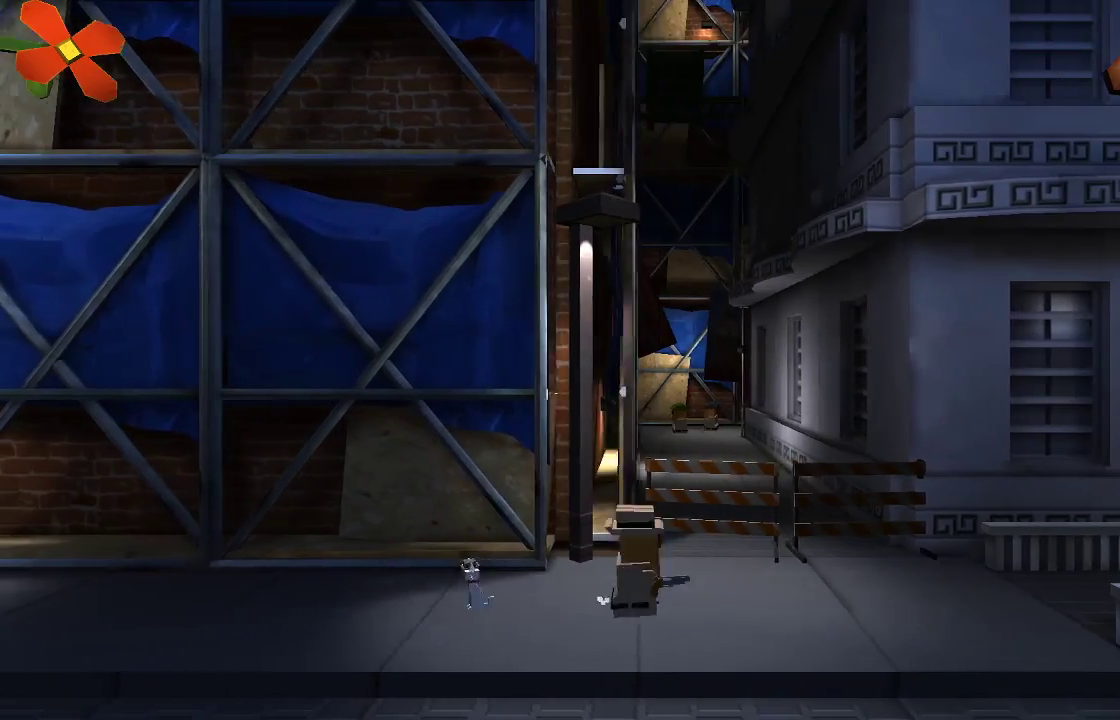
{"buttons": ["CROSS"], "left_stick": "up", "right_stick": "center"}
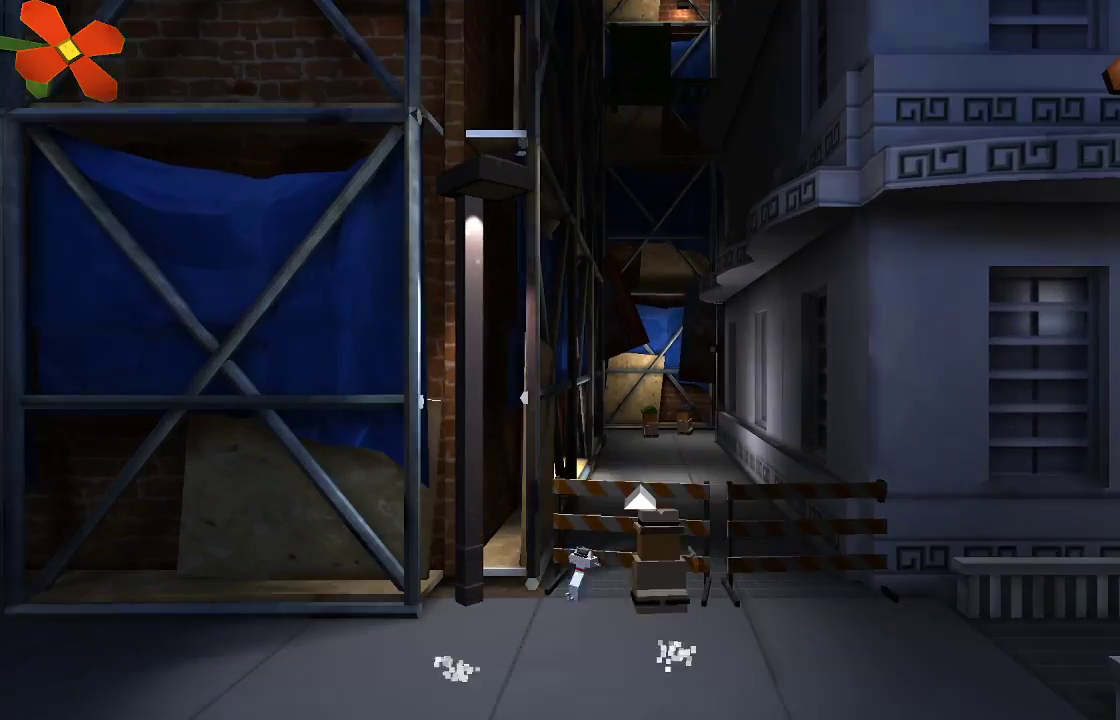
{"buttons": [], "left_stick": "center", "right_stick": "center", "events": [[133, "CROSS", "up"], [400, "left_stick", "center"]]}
——————————
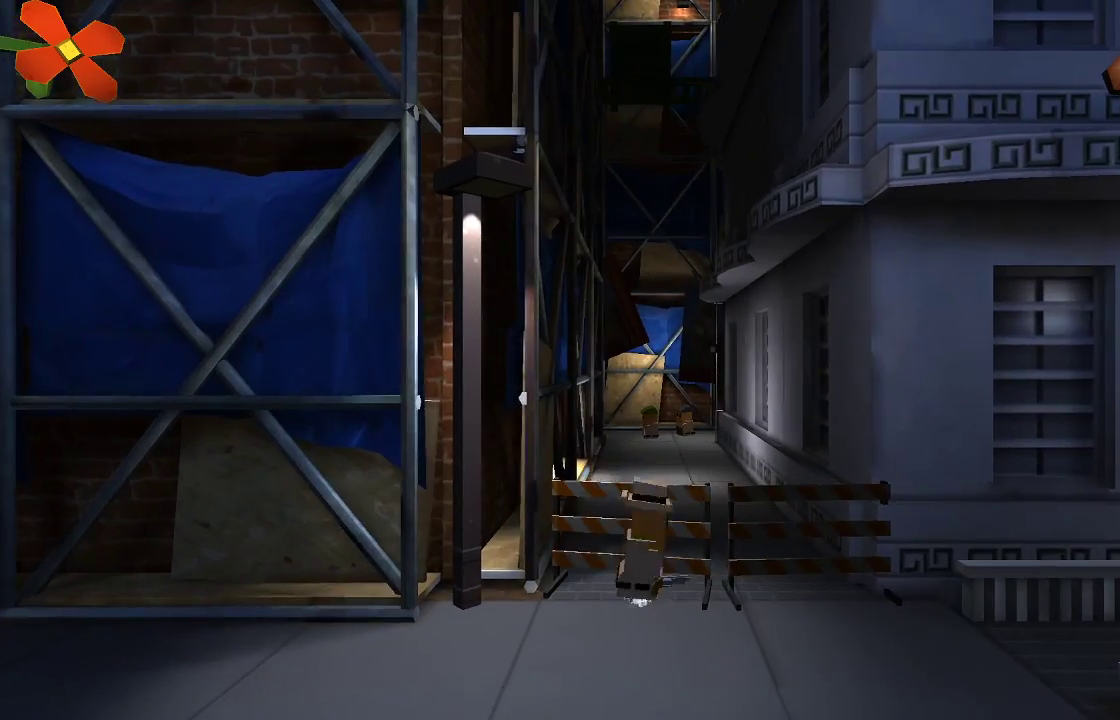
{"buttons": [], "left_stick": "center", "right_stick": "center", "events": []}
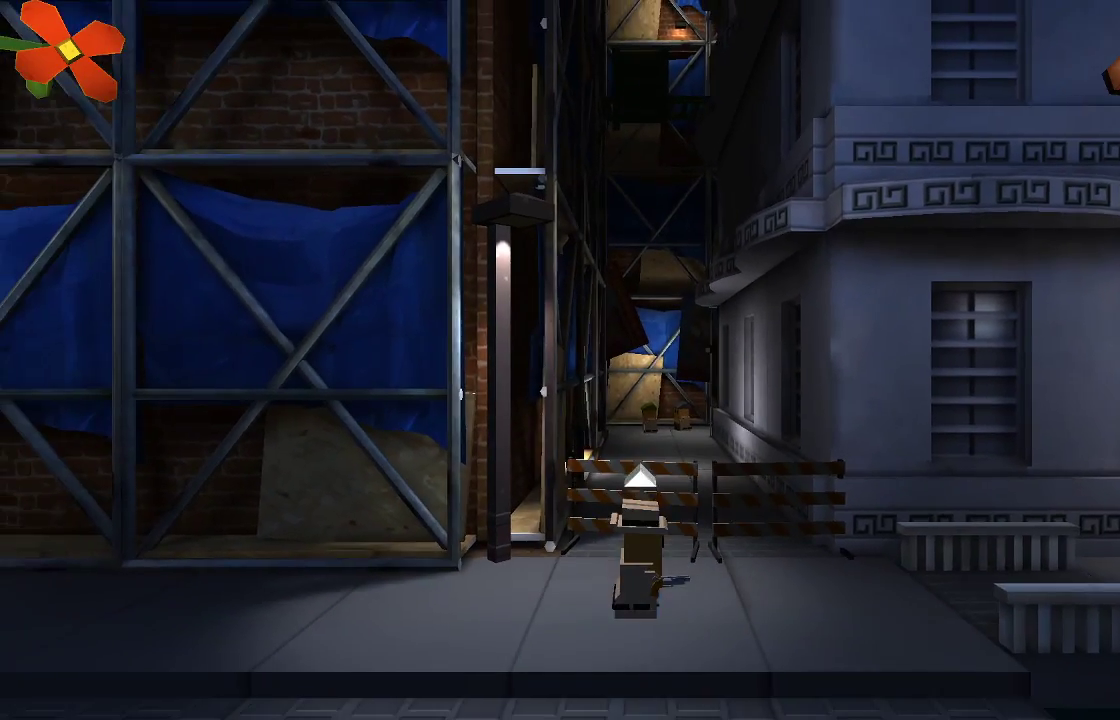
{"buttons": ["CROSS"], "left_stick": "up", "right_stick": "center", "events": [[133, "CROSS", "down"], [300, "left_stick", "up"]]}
——————————
_Directions_: Count every line of the material above that includes "CROSS", giving the total without any other words.

_Task output_: 3